[Start of section]

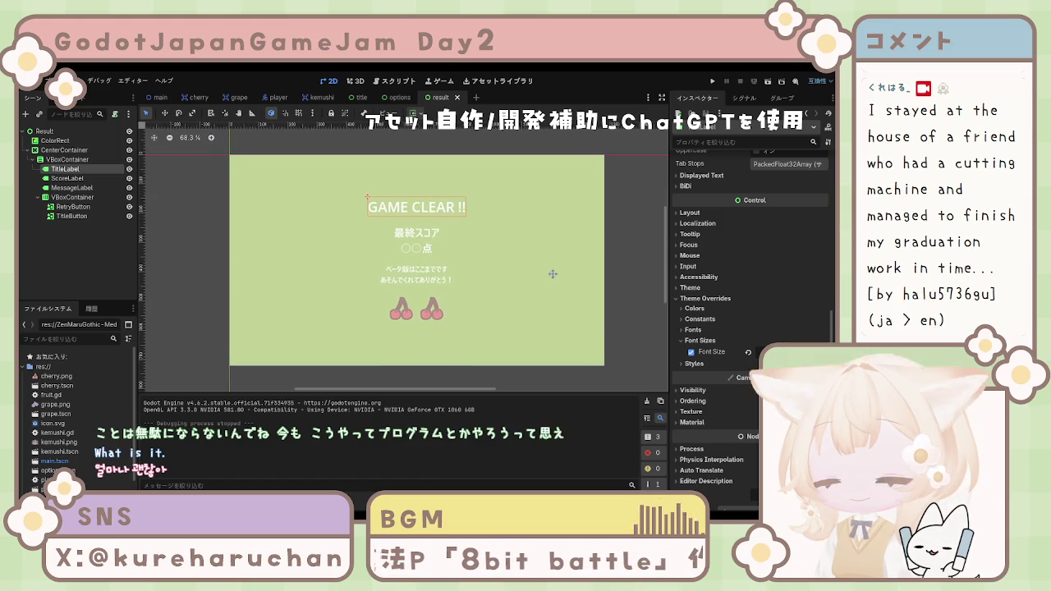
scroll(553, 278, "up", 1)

[End of section]
[Start of section]

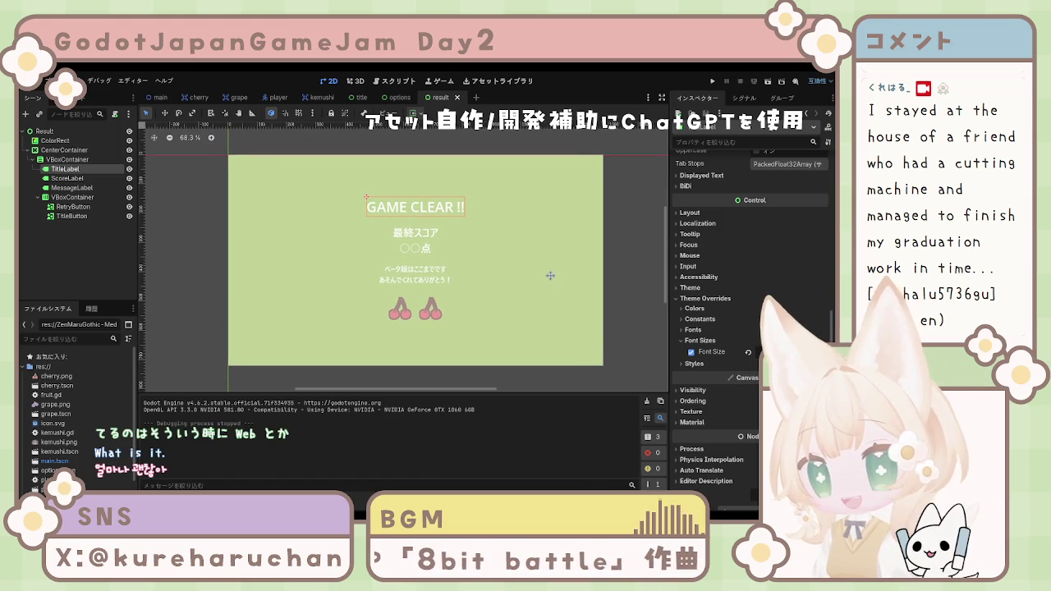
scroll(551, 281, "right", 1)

[End of section]
[Start of section]

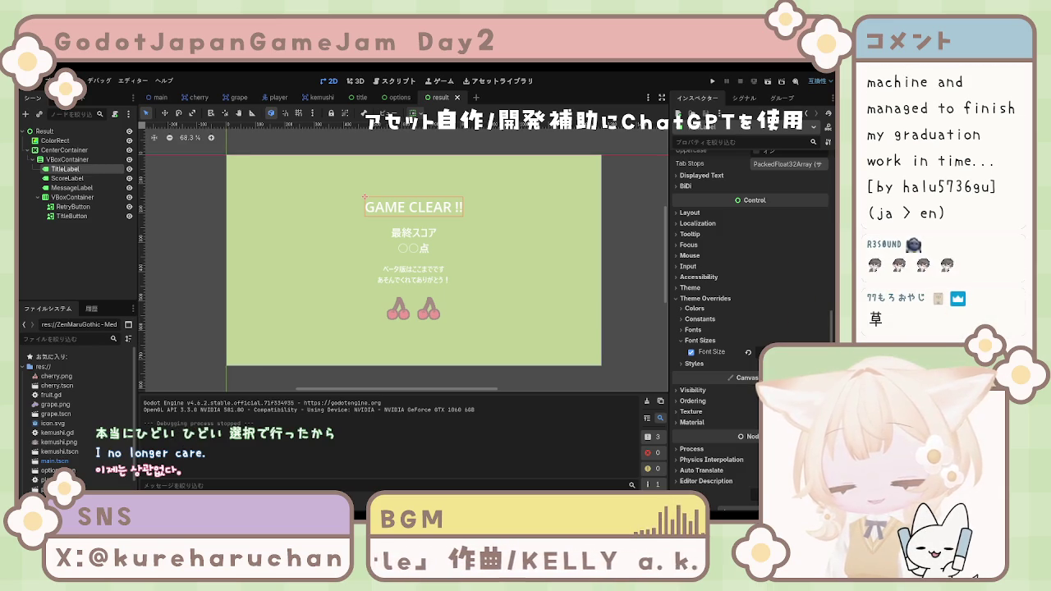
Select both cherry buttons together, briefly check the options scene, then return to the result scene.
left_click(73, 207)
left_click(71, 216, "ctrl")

[End of section]

→ **What the task requires**
Go through the lines above and count those that include "scroll"; give the total and nothing more.

→ **Exercise response**
2